The students’ concept uses the same design as pulse oximeters already common in the market, but “the highlight of the project” is the team’s networking design, says biomedical engineering student Carla Archuleta.
“Being able to network all of this data from several patients to one monitor—that was the point of the project,” says Archuleta. “We created the idea that each patient in the room would have a sensor that would take the oxygen saturation data and convert that data into a digital signal basically. Then, the signal would be processed in some central node or database. This data would be collected and displayed externally on a monitor, [such as a tablet, phone or computer].”
The concept offers the critical benefit that nurses wouldn’t need to be in and out of a hospital room repeatedly, but instead, could remotely monitor multiple patients’ oxygen saturation, reducing caretakers’ exposure to COVID-19, or any other infectious disease.
“I think our design was very unique in the sense that it was low cost and a relatively simple design; it wasn’t complex and intricate, and I think that’s really appealing for development,” says Archuleta. “And there’s really nothing like it out there right now. We did a little research on existing solutions, and we didn’t really find anything that was similar to this, so I think that’s also appealing—it’s unique and different.”
After winning one of four grand prizes at the UBORA competition, which included teams from Europe, Africa and North America, an additional Rose-Hulman student is now helping Keeley and Archuleta prototype the design. Archuleta says computer engineering major Heda Wang is “helping us think of more ideas and make this system come to life.”
Because pulse oximeters are common, and healthcare workers already rely on tablets or computers, the main expense would be networking the data, so the team says the system would be very inexpensive, making it a viable option even in low resource settings. The team plans to continue prototyping the concept and hopes to collect data and test it throughout the school year.

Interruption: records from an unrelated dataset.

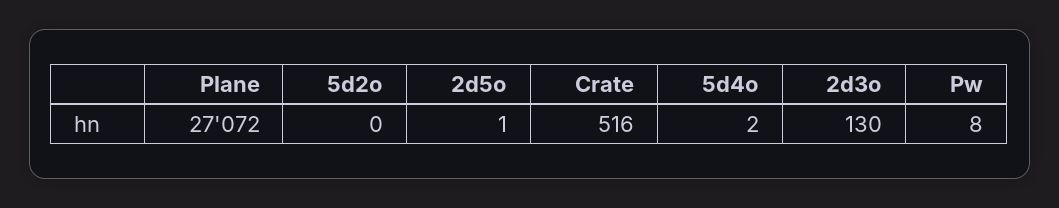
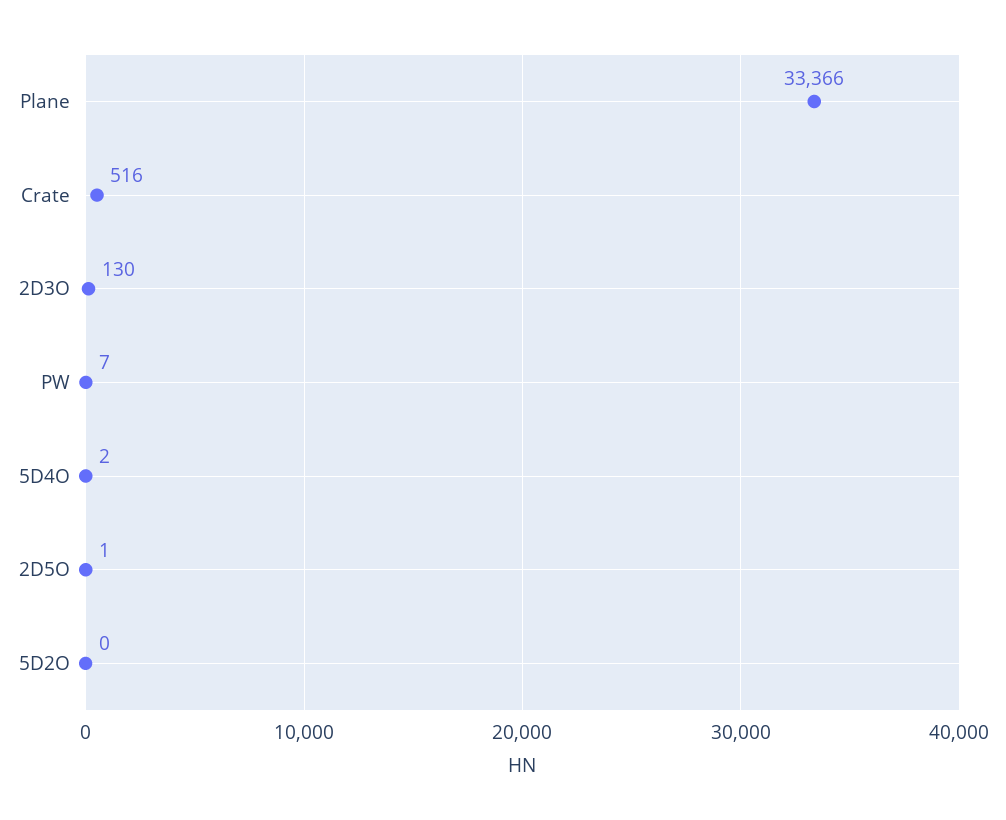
  {
-   "Plane": 27072,
+   "Plane": 33366,
    "5d2o": 0,
    "2d5o": 1,
    "Crate": 516,
    "5d4o": 2,
    "2d3o": 130,
-   "Pw": 8
+   "Pw": 7
  }

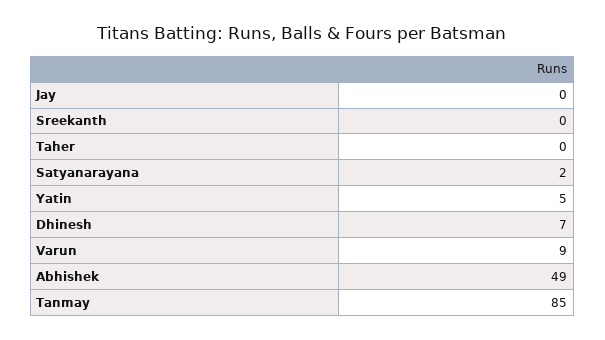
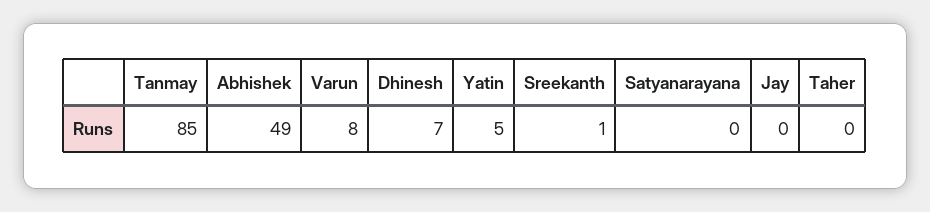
  {
    "Jay": 0,
-   "Sreekanth": 0,
+   "Sreekanth": 1,
    "Taher": 0,
-   "Satyanarayana": 2,
+   "Satyanarayana": 0,
    "Yatin": 5,
    "Dhinesh": 7,
-   "Varun": 9,
+   "Varun": 8,
    "Abhishek": 49,
    "Tanmay": 85
  }

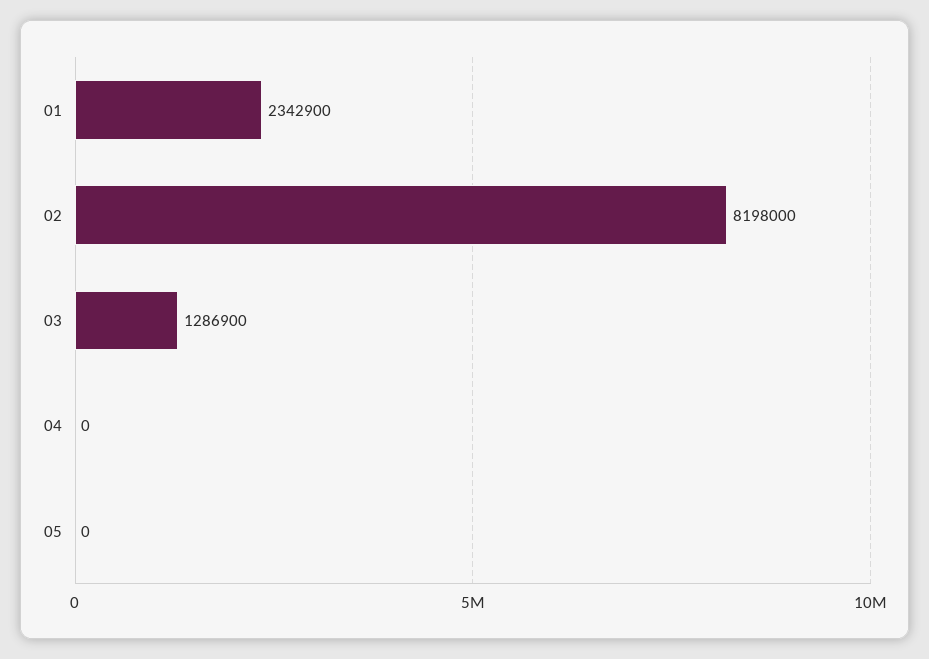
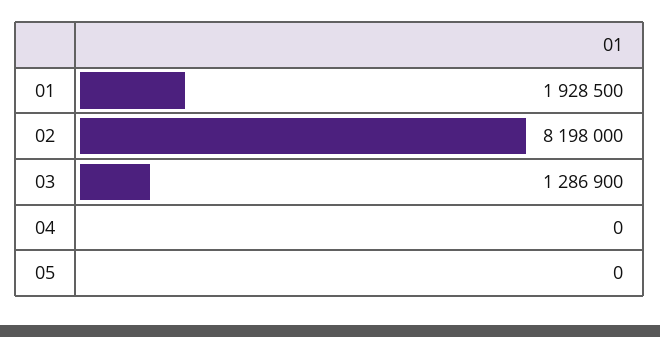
  {
-   "01": 2342900,
+   "01": 1928500,
    "02": 8198000,
    "03": 1286900,
    "04": 0,
    "05": 0
  }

“I’ve always really wanted to help people,” says Keeley, “and this was my first opportunity to get my hands dirty on a project moving toward that. It was tremendously exciting for me.”
“I want to make the most of my abilities as an engineer; I want to be in the field directly helping and working with other people to make devices and designs in the medical device industry,” says Archuleta. “I really see myself being on the front lines, doing the research and design for new devices that are innovative and can help others.”
While the students were supposed to travel to the Dominican Republic to complete their coursework, Archuleta says the virtual competition provided a different kind of “hands-on” experience.
Keeley says the system’s overall design should make the final product inexpensive.